No te preocupes, si no encuentras tu color aquí, hay muchos más muestrarios para mirar en la parte de atrás. Crédito de la imagen: Flickr User Clean Wal-Mart (CC BY 2.0)
"Tienes que volver a la tienda de pinturas, Jim", dice Ana. "Míralo. Es horrible". "Ni siquiera se ve", dice Jim. "La pared es blanca. ¿Qué quieres?" "Quiero que sea el mismo blanco", dice Ana. "Yo puedo verlo. Justo ahí." Señala un rodillo de pintura en la pared del salón. Casi se funde con el resto. "Los Cazadores vienen a cenar mañana. Sabes que si nuestras paredes no son todas del mismo tono de blanco me lo va a decir Stephanie, y luego el resto del vecindario cuando lleve a los niños al entrenamiento de natación la semana que viene. Te juro que no tiene nada mejor que hacer". Jim frunce el ceño. Cruza los brazos sobre el pecho. "A lo mejor pinto a esa Stephanie de blanco", dice. "A lo mejor vuelves a la tienda de pinturas", dice Ana. "Y por qué no te llevas un trozo de pintura para que esta vez te salga bien".
Las imprecisas muestras de color impresas se sustituyen por espectrofotómetros
La igualación de colores ha sido durante mucho tiempo una oferta estándar de los minoristas de pinturas. Antiguamente, se utilizaban miles de muestras de color impresas diferentes que los propietarios o contratistas podían emparejar visualmente con la muestra que querían igualar. Traían un trozo de pintura de la pared, un recorte de una revista o quizá algo raro, como una pluma de pájaro. Luego comparaban la muestra con las muestras impresas y elegían la más parecida. El técnico iba al almacén o preparaba un bote nuevo y se iban.
Este método provocaba muchas quejas por la falta de coincidencia de colores, lo que se traducía en clientes descontentos. Las muestras impresas no son del mismo color que la pintura líquida de una lata o la pintura sólida de una pared. La iluminación fluorescente de su tienda no es la misma que la iluminación incandescente o LED del interior de una casa y, desde luego, no es la misma que la luz del día a través de una ventana o en una superficie exterior. En estas condiciones, los resultados se aproximarán bastante al color deseado y, si la gente no es exigente, probablemente sea suficiente. Sin embargo, algunas personas quieren coincidencias exactas, y como el ojo humano puede distinguir entre millones de colores distintos1, tienen mucho donde elegir. Así que los vendedores de pinturas han encontrado una forma mejor.

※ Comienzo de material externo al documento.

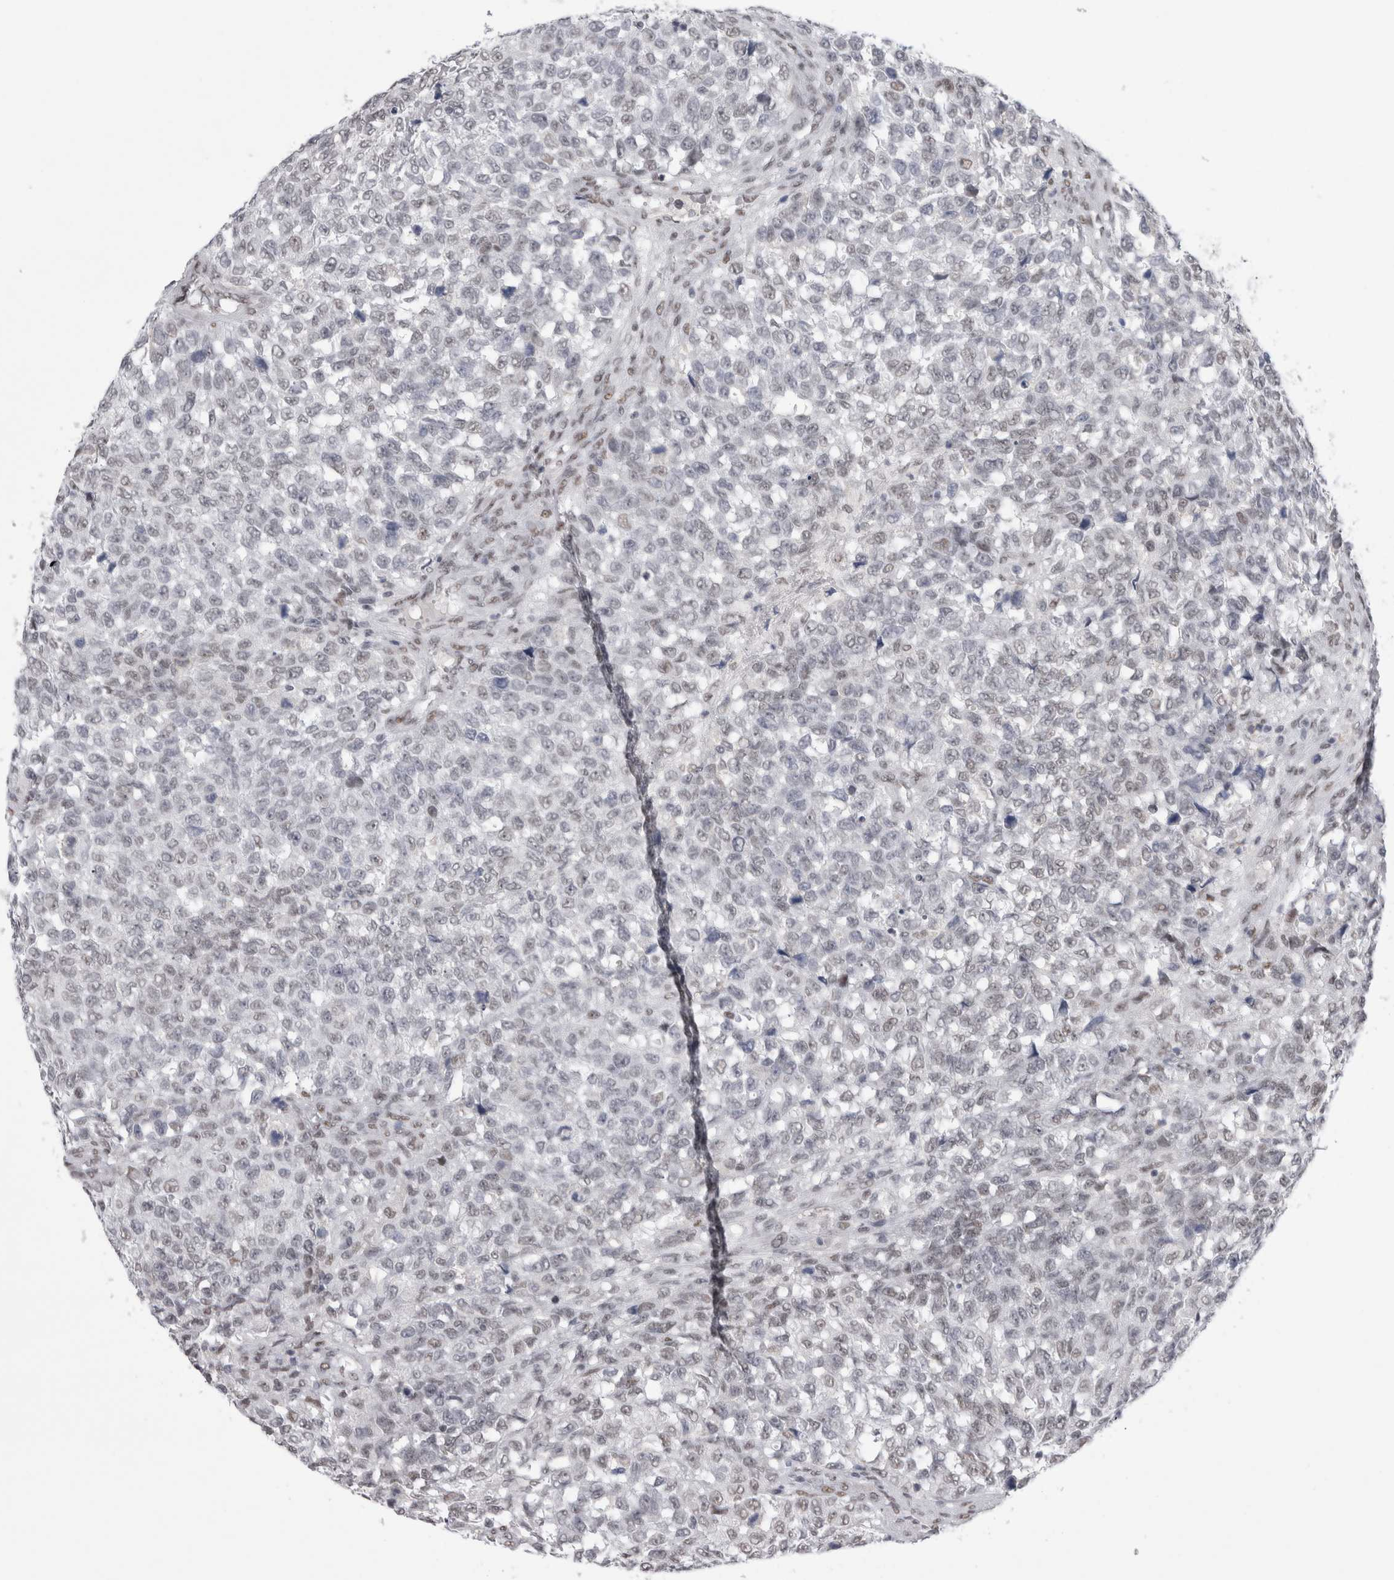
{"staining": {"intensity": "weak", "quantity": "25%-75%", "location": "nuclear"}, "tissue": "testis cancer", "cell_type": "Tumor cells", "image_type": "cancer", "snomed": [{"axis": "morphology", "description": "Seminoma, NOS"}, {"axis": "topography", "description": "Testis"}], "caption": "Immunohistochemistry (DAB) staining of testis cancer (seminoma) demonstrates weak nuclear protein positivity in about 25%-75% of tumor cells.", "gene": "API5", "patient": {"sex": "male", "age": 59}}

Espectrofotómetros: casi seguro que tu tienda ya tiene uno2. Cuando un cliente trae la muestra de color que quiere que luzcan sus paredes, su técnico la pasa por el espectrofotómetro, que cuantifica la medida del color en coordenadas cromáticas exactas. Estos números se introducen directamente en la mezcladora automática y producen el tono exacto que desea el cliente. Es más sencillo, rápido y preciso que el sistema antiguo.